> _EXERCISE INPUTS_
-- Opening Marker --

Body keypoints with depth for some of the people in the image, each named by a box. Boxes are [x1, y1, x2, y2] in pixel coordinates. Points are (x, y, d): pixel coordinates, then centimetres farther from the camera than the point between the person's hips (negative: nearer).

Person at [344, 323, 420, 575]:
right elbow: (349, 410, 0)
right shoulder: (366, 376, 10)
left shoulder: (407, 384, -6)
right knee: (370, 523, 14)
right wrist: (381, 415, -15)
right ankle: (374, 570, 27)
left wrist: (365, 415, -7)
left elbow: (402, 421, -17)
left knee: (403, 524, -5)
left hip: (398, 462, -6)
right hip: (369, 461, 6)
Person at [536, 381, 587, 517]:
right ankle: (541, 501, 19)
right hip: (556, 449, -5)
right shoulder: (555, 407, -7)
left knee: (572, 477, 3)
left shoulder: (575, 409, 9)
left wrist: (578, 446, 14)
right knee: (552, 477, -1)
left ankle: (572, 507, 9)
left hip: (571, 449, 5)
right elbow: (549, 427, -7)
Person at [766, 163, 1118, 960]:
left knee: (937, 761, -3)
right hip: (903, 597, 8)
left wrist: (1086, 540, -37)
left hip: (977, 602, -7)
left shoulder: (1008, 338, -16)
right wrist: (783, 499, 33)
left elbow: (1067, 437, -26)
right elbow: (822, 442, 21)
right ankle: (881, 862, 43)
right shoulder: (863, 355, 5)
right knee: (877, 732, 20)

-- Closing Marker --
-- Opening Marker --

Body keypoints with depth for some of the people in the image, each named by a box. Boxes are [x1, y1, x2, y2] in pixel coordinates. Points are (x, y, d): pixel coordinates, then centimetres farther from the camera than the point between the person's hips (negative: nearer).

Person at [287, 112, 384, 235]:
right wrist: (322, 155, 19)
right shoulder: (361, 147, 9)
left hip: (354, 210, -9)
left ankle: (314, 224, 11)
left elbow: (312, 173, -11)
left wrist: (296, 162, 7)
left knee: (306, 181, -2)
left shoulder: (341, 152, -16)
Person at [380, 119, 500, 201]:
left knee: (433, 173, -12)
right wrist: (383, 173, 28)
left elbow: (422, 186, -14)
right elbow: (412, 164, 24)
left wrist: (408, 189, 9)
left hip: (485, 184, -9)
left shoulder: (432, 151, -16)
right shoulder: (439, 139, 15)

-- Closing Marker --

> _EXERCISE DIRECTIONS_
Please write out the lines from the one containing "left elbow: (402, 421, -17)" up to and including the one containing "right knee: (877, 732, 20)", unchanged.

> _RESPONSE TO THIS EXERCISE_
left elbow: (402, 421, -17)
left knee: (403, 524, -5)
left hip: (398, 462, -6)
right hip: (369, 461, 6)
Person at [536, 381, 587, 517]:
right ankle: (541, 501, 19)
right hip: (556, 449, -5)
right shoulder: (555, 407, -7)
left knee: (572, 477, 3)
left shoulder: (575, 409, 9)
left wrist: (578, 446, 14)
right knee: (552, 477, -1)
left ankle: (572, 507, 9)
left hip: (571, 449, 5)
right elbow: (549, 427, -7)
Person at [766, 163, 1118, 960]:
left knee: (937, 761, -3)
right hip: (903, 597, 8)
left wrist: (1086, 540, -37)
left hip: (977, 602, -7)
left shoulder: (1008, 338, -16)
right wrist: (783, 499, 33)
left elbow: (1067, 437, -26)
right elbow: (822, 442, 21)
right ankle: (881, 862, 43)
right shoulder: (863, 355, 5)
right knee: (877, 732, 20)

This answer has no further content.